**Prompt A:**
In the Shackleton passage, what animals did Shackleton acquire for the expedition, and how many of each?
**Prompt B:**
Copy the Shackleton passage between "To make this" and "century no less.", inclusive.
**Prompt C:**
List every year written as a four-digit number in the Shackleton passage.

PO Box 95
Lyttelton 8841
Te Ūaka recognises Te Hapū o Ngāti Wheke as Mana Whenua and Mana Moana for Te Whakaraupō / Lyttelton Harbour.
On New Year's Day in 1908, excited crowds gathered at the Lyttelton wharf to bid farewell and Godspeed to the Irishman Henry Ernest Shackleton of County Kildare and his valiant crew aboard their venerable 41 year old, 334 gross ton, wooden hulled schooner, Nimrod. Setting sail for the wilds of Antarctica, some 5 years after he had returned exhausted from Captain Scott’s Discovery expedition, Shackleton was determined to be the first person to set foot on the South Pole.
To make this privately funded dream happen, he had sailed from London, assembled a largely inexperienced crew that included scientists and engineers, and acquired ten Manchurian ponies and nine dogs that had been trained in Whakaraupō on Ōtamahua Quail Island – as depicted on our commemorative card along with the man himself and his sailing ship. You might also notice a curious addition being the automobile, and yes, Shackleton was also the first to introduce mechanised transport to Antarctic exploration, in the first decade of the twentieth century no less.
This vehicle had been specially modified for the Antarctic expedition by engineers from the Arrol-Johnston Car Company Ltd. working in their Underwood Road factory in Paisley, Scotland. The Scottish company had manufactured Britain’s first automobile in 1895, and the world’s first ‘off-road’ vehicle for the Egyptian Government. Their Antarctic car was an alcohol-fuelled air-cooled version of their 1905 model, with a 3023 cc 4 stroke engine in a 2 cylinder opposed piston configuration (thus with no cylinder head or valvetrain), on a strengthened chassis and capable of producing 12 bhp at 800 rpm and 15 bhp at 1100 rpm. Modifications had been made to the exhaust system that was used to heat the carburettor as well as the driver, while the front wheels were fitted with removable skis for the snowy conditions, as well as light or heavy duty tyres.

**Given entries:**
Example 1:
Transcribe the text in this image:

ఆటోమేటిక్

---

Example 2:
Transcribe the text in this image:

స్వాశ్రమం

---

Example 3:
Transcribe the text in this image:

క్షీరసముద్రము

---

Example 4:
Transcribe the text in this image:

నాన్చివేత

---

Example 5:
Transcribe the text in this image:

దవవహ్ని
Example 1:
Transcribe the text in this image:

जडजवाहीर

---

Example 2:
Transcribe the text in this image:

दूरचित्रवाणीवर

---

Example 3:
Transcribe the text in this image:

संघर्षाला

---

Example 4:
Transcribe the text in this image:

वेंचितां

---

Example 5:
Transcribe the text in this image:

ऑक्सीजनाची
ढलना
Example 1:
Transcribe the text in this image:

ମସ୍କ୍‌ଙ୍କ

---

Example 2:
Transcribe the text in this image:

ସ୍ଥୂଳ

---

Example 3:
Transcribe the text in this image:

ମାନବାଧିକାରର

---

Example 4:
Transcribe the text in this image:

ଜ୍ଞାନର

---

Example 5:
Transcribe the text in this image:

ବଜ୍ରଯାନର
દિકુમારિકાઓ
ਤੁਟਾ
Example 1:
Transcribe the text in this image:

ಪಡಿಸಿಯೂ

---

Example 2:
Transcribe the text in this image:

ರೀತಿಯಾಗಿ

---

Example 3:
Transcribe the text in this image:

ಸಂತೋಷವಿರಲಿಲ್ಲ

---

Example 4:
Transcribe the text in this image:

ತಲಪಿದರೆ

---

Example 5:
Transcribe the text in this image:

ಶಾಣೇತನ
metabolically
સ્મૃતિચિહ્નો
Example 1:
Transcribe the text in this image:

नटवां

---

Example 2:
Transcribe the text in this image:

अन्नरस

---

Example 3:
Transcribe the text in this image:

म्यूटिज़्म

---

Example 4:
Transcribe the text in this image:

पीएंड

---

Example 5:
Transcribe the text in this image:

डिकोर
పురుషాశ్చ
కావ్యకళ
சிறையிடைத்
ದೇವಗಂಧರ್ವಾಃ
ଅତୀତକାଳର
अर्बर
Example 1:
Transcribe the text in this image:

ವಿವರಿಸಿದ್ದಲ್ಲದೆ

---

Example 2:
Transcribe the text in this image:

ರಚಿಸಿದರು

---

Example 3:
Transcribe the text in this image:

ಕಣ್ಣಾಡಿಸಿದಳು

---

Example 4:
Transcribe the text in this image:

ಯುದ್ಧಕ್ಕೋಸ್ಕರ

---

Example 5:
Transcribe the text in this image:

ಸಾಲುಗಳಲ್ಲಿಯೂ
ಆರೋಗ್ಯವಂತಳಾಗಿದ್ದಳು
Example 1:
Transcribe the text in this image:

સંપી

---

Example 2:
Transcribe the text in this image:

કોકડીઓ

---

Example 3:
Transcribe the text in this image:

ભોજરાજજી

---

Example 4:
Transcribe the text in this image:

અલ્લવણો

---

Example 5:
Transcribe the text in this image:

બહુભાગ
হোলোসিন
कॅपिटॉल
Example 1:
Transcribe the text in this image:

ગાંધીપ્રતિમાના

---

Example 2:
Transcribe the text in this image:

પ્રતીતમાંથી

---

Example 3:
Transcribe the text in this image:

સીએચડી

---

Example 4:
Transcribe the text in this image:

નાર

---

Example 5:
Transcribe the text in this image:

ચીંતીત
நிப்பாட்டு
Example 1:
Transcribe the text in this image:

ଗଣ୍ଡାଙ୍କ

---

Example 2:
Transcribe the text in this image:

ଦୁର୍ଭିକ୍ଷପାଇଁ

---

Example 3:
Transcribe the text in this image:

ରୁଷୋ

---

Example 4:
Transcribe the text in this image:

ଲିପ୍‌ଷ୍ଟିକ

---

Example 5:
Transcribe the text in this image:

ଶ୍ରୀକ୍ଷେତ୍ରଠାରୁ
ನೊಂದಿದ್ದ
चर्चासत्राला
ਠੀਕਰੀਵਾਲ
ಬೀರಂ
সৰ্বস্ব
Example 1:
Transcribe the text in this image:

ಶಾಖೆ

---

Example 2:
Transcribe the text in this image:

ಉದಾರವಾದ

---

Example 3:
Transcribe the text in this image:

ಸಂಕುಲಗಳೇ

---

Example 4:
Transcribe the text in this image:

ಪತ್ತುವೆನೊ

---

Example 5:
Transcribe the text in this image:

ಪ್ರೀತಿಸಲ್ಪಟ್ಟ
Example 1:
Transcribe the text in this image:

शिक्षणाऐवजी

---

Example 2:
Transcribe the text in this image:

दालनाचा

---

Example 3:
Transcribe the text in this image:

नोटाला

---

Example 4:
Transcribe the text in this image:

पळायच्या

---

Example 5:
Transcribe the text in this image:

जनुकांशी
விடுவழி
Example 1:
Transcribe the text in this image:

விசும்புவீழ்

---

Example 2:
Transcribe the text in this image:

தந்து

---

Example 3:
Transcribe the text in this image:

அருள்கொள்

* * *

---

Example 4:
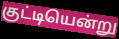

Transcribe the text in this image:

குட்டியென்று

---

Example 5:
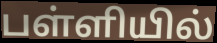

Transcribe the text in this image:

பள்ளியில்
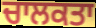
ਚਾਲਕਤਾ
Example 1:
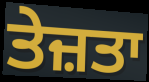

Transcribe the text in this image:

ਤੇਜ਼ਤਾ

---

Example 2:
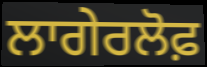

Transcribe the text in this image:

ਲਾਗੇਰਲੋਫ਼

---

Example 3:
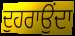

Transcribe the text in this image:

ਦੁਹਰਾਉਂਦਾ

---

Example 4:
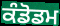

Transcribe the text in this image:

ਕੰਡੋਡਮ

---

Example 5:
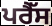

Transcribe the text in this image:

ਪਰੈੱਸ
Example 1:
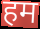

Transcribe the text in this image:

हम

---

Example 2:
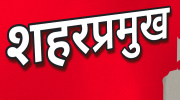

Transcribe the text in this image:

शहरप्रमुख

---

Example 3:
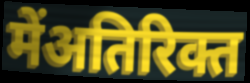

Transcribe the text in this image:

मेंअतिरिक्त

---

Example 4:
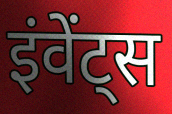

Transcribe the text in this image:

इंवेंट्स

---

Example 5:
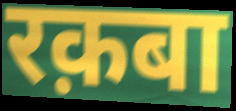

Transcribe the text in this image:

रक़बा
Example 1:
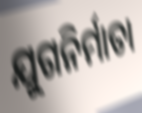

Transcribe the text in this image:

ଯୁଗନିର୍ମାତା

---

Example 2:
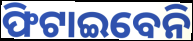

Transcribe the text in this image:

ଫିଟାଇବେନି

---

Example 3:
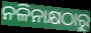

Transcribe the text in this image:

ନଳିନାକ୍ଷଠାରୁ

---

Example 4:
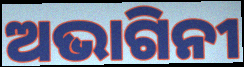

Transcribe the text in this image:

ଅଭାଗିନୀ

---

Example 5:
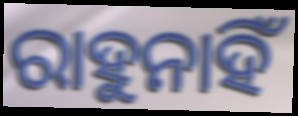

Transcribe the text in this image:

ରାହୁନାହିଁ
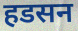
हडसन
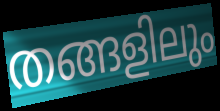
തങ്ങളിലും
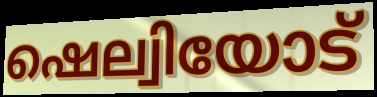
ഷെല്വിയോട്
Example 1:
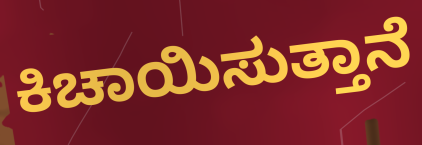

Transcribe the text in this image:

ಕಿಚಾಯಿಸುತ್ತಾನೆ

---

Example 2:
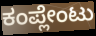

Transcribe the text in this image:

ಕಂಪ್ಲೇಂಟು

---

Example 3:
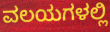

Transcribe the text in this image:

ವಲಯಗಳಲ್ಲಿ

---

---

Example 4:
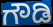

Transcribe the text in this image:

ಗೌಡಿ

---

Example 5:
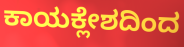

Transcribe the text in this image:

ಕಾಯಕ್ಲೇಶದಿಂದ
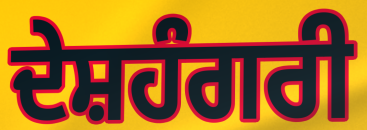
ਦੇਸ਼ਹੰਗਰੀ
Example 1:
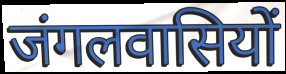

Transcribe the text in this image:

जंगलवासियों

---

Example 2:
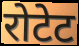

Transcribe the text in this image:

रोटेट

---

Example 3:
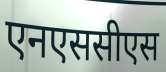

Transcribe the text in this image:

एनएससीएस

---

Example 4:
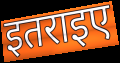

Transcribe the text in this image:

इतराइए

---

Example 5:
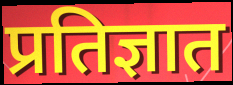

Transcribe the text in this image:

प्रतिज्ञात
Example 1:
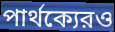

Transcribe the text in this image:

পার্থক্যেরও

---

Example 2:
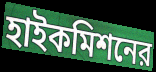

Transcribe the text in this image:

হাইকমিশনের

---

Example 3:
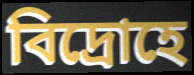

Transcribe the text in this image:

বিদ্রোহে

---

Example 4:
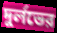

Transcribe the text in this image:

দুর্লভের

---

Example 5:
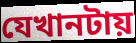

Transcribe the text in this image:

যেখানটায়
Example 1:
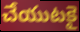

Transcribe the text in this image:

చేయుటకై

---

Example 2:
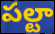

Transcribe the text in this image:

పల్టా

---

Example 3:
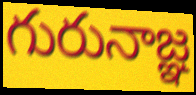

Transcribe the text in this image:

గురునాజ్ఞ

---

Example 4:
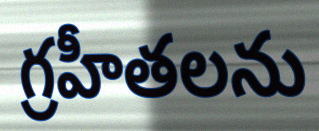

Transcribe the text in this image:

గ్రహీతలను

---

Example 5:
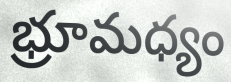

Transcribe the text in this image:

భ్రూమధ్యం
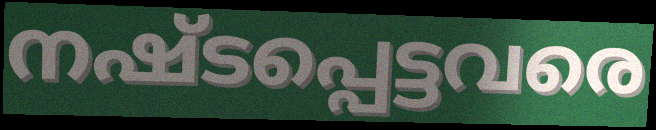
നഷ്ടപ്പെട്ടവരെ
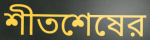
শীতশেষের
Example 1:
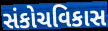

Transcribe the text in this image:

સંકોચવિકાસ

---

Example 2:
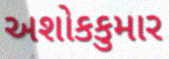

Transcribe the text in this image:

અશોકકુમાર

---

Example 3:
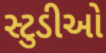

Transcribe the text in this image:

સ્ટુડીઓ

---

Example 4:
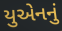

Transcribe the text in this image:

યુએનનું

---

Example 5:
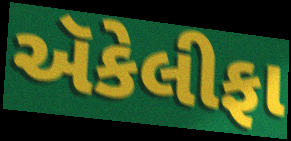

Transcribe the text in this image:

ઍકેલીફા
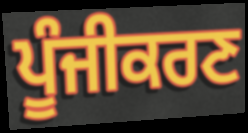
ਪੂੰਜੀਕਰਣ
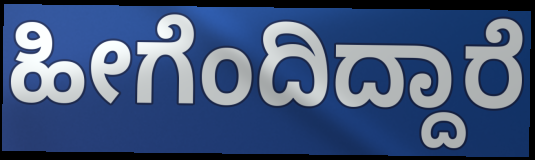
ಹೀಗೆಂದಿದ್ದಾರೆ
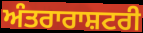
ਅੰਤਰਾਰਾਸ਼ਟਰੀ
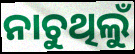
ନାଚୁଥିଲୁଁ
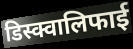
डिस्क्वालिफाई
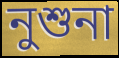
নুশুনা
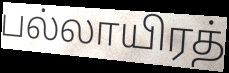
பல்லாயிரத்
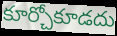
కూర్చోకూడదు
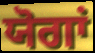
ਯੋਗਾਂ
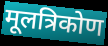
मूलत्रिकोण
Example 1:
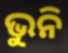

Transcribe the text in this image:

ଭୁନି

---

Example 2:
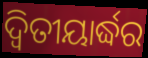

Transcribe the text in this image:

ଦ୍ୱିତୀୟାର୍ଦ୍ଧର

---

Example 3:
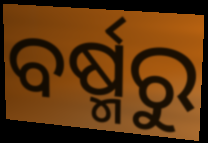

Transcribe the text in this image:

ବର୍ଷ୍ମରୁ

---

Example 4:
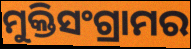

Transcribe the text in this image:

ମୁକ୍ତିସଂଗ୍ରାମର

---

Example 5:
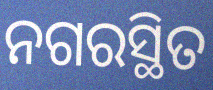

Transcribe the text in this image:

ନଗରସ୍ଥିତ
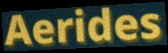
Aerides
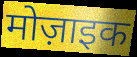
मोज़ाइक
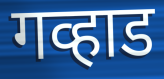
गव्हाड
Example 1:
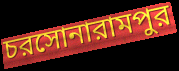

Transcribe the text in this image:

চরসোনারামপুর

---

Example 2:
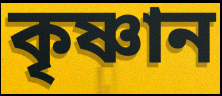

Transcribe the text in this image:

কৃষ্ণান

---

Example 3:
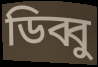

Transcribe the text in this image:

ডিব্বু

**Task result A:**
Ten Manchurian ponies and nine dogs.

**Task result B:**
To make this privately funded dream happen, he had sailed from London, assembled a largely inexperienced crew that included scientists and engineers, and acquired ten Manchurian ponies and nine dogs that had been trained in Whakaraupō on Ōtamahua Quail Island – as depicted on our commemorative card along with the man himself and his sailing ship. You might also notice a curious addition being the automobile, and yes, Shackleton was also the first to introduce mechanised transport to Antarctic exploration, in the first decade of the twentieth century no less.

**Task result C:**
1908, 1895, 1905